I do note that the Google Correlate method tends to assign larger win margins. If these come true, Trump would have quite a decisive advantage in getting above 1,237 delegates.


N. sent me this analysis on Tuesday. Since that time, three Indiana polls have been leaked. They show a near-tie with Trump barely ahead. However, I would take this news with a grain of salt. I am suspicious of leaked data generally. Often it’s spin from the trailing side, to make things look closer than they are. (Update: More importantly, a WHTR/HPI poll was just released showing Trump ahead by 6%. This closely matches our two methods, which average Trump +5%.)

Both our methods face several real tests in the coming weeks. Indiana might not be so hard. But from a modeling standpoint, the harder tests are Washington, Oregon, and New Mexico.

New Mexico is of particular interest.
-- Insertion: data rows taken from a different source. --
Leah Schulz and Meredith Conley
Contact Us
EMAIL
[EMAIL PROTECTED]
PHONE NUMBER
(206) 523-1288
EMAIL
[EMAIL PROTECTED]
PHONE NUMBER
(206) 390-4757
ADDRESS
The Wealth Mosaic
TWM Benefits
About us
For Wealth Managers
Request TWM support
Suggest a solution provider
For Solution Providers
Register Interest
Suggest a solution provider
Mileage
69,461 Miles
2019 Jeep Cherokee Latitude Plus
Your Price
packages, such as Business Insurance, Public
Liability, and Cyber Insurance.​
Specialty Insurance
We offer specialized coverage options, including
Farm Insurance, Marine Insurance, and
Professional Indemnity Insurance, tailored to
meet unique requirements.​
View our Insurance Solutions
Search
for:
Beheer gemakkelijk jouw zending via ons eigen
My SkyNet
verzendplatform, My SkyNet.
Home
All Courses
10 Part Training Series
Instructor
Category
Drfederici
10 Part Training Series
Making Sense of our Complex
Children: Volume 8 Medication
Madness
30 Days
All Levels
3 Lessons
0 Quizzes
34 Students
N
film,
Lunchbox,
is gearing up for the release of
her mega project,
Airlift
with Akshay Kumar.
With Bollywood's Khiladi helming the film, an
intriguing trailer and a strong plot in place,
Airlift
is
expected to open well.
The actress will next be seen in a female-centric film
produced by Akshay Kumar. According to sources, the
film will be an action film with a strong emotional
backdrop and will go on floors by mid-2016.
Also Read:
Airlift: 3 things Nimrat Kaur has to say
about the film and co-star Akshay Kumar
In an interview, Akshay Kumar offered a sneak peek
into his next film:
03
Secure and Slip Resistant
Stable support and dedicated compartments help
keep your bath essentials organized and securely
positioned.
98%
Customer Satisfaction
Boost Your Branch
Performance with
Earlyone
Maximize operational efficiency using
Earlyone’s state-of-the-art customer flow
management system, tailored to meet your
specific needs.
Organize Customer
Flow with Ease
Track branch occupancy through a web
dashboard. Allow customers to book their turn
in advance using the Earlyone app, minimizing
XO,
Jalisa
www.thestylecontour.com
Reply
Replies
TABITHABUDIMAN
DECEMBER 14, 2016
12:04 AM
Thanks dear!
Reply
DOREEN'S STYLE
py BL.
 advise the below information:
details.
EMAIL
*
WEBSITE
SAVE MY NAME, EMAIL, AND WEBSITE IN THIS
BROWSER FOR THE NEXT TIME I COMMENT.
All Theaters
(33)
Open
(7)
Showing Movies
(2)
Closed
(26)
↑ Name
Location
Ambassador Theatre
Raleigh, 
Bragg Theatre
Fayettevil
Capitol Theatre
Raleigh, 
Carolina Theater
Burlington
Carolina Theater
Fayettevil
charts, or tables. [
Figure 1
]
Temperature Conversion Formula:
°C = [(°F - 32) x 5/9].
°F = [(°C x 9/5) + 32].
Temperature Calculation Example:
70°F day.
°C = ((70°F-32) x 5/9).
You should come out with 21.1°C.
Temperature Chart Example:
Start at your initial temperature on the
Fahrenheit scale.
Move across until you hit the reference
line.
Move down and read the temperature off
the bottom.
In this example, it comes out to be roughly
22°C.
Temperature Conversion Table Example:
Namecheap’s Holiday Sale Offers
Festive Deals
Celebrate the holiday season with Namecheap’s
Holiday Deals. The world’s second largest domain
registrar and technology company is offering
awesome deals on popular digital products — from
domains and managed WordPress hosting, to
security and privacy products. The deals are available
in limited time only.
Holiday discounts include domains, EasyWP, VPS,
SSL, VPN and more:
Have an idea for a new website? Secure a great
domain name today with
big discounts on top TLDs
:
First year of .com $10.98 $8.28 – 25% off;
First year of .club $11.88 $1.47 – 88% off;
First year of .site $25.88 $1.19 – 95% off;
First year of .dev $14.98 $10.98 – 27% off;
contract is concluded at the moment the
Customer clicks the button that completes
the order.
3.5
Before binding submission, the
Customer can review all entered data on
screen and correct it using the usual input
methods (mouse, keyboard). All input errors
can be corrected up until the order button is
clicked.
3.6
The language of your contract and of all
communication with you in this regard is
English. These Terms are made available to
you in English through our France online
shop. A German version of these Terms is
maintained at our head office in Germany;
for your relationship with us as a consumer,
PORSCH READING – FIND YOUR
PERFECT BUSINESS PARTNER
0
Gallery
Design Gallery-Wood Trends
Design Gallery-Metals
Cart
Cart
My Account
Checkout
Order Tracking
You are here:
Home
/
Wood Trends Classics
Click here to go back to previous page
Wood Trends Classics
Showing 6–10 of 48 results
It is the only state where N.‘s approach and mine give opposite results. Since Google Correlate can “reach into” the center of a state, I might actually believe its prediction slightly more — a near-tie, Trump +1%. New Mexico has proportional representation, so the two models give a difference of only 4 delegates. In any event, New Mexico will be a useful test for comparing the two approaches.

Finally, to quote N. again, “I’ll also feel pretty good if there’s a Trump blowout in Delaware. Just because it’s such an odd little state in so many ways.” And on cue, here is a new survey: 55% for Trump, and an additional 12% undecided. If Trump gets many of those undecided voters, his total could end up pretty close to Google Correlate-based prediction of 69%. Make Delaware Great Again!